# tor issues



## BlueCoder (Feb 10, 2013)

This appears to be networking month for me...

Ok so now I'm playing with tor and it's a education in proxies in general. To sum up (and please correct me where I'm wrong) http proxies are a different protocol than socks proxies for which there are version 4, 4a, and 5. The major improvement with socks 5 is authentication and ipv6.

Tor implements a socks proxy. To further complicate thing people tend to use it with two caching and filtering proxies by names of Polipo and Privoxy. The first tends to be more responsive but doesn't come configured to filter by default. The second does but it slower because it does and requires all the content to download before it forwards the contents to the user which the former sends partial streams as it gets them.

I'm using Opera as my web browser. I've configured tor using an IPv4 address in a jail on Freebsd 9.1. I dig into the browser and find where to enter the IP and port number for the tor proxy. It works.

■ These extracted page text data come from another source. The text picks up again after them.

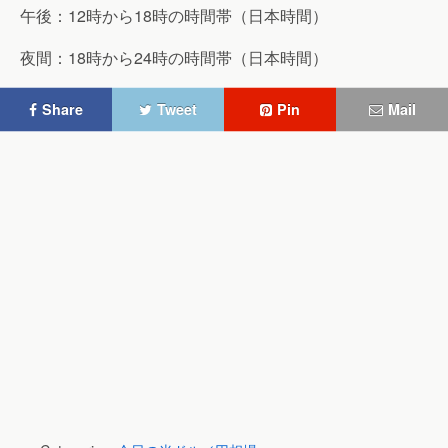
午後：12時から18時の時間帯（日本時間）
夜間：18時から24時の時間帯（日本時間）
Share
Tweet
Pin
Mail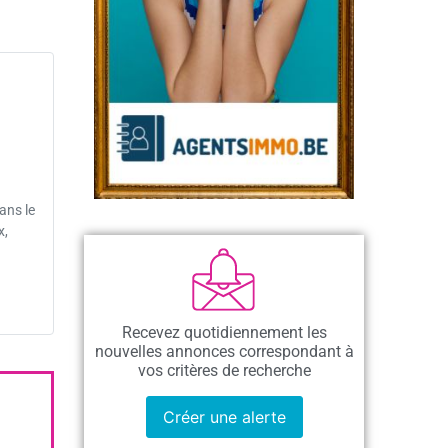
ans le
x,
Recevez quotidiennement les
nouvelles annonces correspondant à
vos critères de recherche
Créer une alerte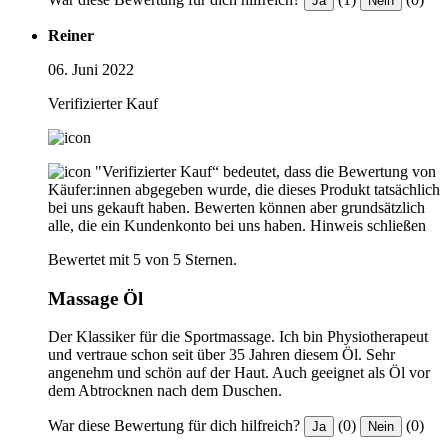
Ja
Nein
Reiner
06. Juni 2022
Verifizierter Kauf
"Verifizierter Kauf“ bedeutet, dass die Bewertung von
Käufer:innen abgegeben wurde, die dieses Produkt tatsächlich
bei uns gekauft haben. Bewerten können aber grundsätzlich
alle, die ein Kundenkonto bei uns haben.
Hinweis schließen
Bewertet mit 5 von 5 Sternen.
Massage Öl
Der Klassiker für die Sportmassage. Ich bin Physiotherapeut
und vertraue schon seit über 35 Jahren diesem Öl. Sehr
angenehm und schön auf der Haut. Auch geeignet als Öl vor
dem Abtrocknen nach dem Duschen.
War diese Bewertung für dich hilfreich?
(0)
(0)
Ja
Nein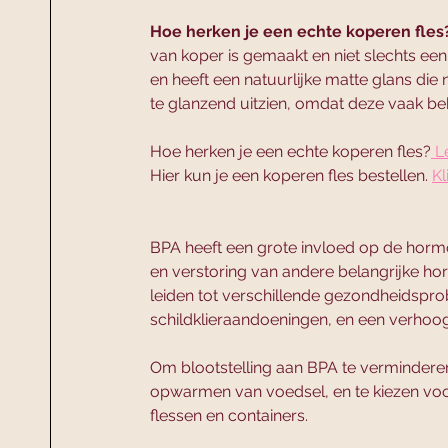
Hoe herken je een echte koperen fles
van koper is gemaakt en niet slechts een
en heeft een natuurlijke matte glans die 
te glanzend uitzien, omdat deze vaak be
Hoe herken je een echte koperen fles?
 L
Hier kun je een koperen fles bestellen. 
Kl
BPA heeft een grote invloed op de horm
en verstoring van andere belangrijke ho
leiden tot verschillende gezondheidsp
schildklieraandoeningen, en een verhoog
Om blootstelling aan BPA te verminderen, 
opwarmen van voedsel, en te kiezen voor 
flessen en containers.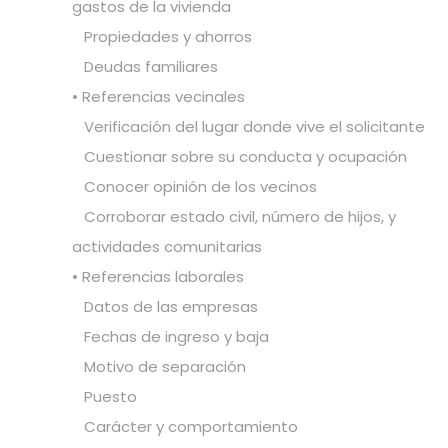
gastos de la vivienda
Propiedades y ahorros
Deudas familiares
• Referencias vecinales
Verificación del lugar donde vive el solicitante
Cuestionar sobre su conducta y ocupación
Conocer opinión de los vecinos
Corroborar estado civil, número de hijos, y
actividades comunitarias
• Referencias laborales
Datos de las empresas
Fechas de ingreso y baja
Motivo de separación
Puesto
Carácter y comportamiento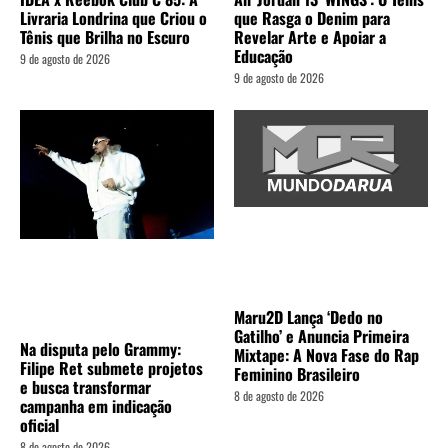
Livraria Londrina que Criou o
que Rasga o Denim para
Tênis que Brilha no Escuro
Revelar Arte e Apoiar a
Educação
9 de agosto de 2026
9 de agosto de 2026
Maru2D Lança ‘Dedo no
Gatilho’ e Anuncia Primeira
Na disputa pelo Grammy:
Mixtape: A Nova Fase do Rap
Filipe Ret submete projetos
Feminino Brasileiro
e busca transformar
8 de agosto de 2026
campanha em indicação
oficial
8 de agosto de 2026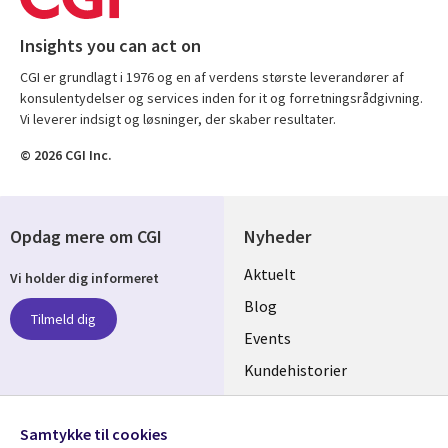
Insights you can act on
CGI er grundlagt i 1976 og en af verdens største leverandører af
konsulentydelser og services inden for it og forretningsrådgivning.
Vi leverer indsigt og løsninger, der skaber resultater.
© 2026 CGI Inc.
Opdag mere om CGI
Nyheder
Useful
Aktuelt
Vi holder dig informeret
links
Blog
Tilmeld dig
DENMARK
Events
Kundehistorier
Videoer
Følg os
Samtykke til cookies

But after reading more about it it seems the vast majority of application writers were idiots when it comes to adding the proxy operation to their applications. They either don't use dns resolutions through the proxy or fall back on local domain resolution. And while I can see this is an optional item to speed up connections I find it amazing that they all do it by default. It seems that web browser only considering proxies useful for caching data, nor for security or routing around firewalls. So they leak DNS queries.

So where I am now. I could undoubtedly install Polipo and it supposedly can help with the dns issue somehow but I wanted to try to get it installed without any caching first. Which I did but I have this dns resolution issue. I have yet to read how I can setup a dns to socks5 proxy in itself so I can just change resolv.conf.

I found a utility called torsocks that I believe acts similar to an API Spy utility I can remember using back on Windows 3.1; a dynamic library that loads itself in place of the real API. This utility is apparently trying reroute all network connections unbeknownst to the application or utility. I tried it on opera from the command line. (Tip to any newbies out there: run GUI apps from the command like so you can read all the error messages that it prints out to console!).

Right now it seems to work with Firefox but both Chrome and Opera give me a "This is not an HTTP proxy" web page.


----------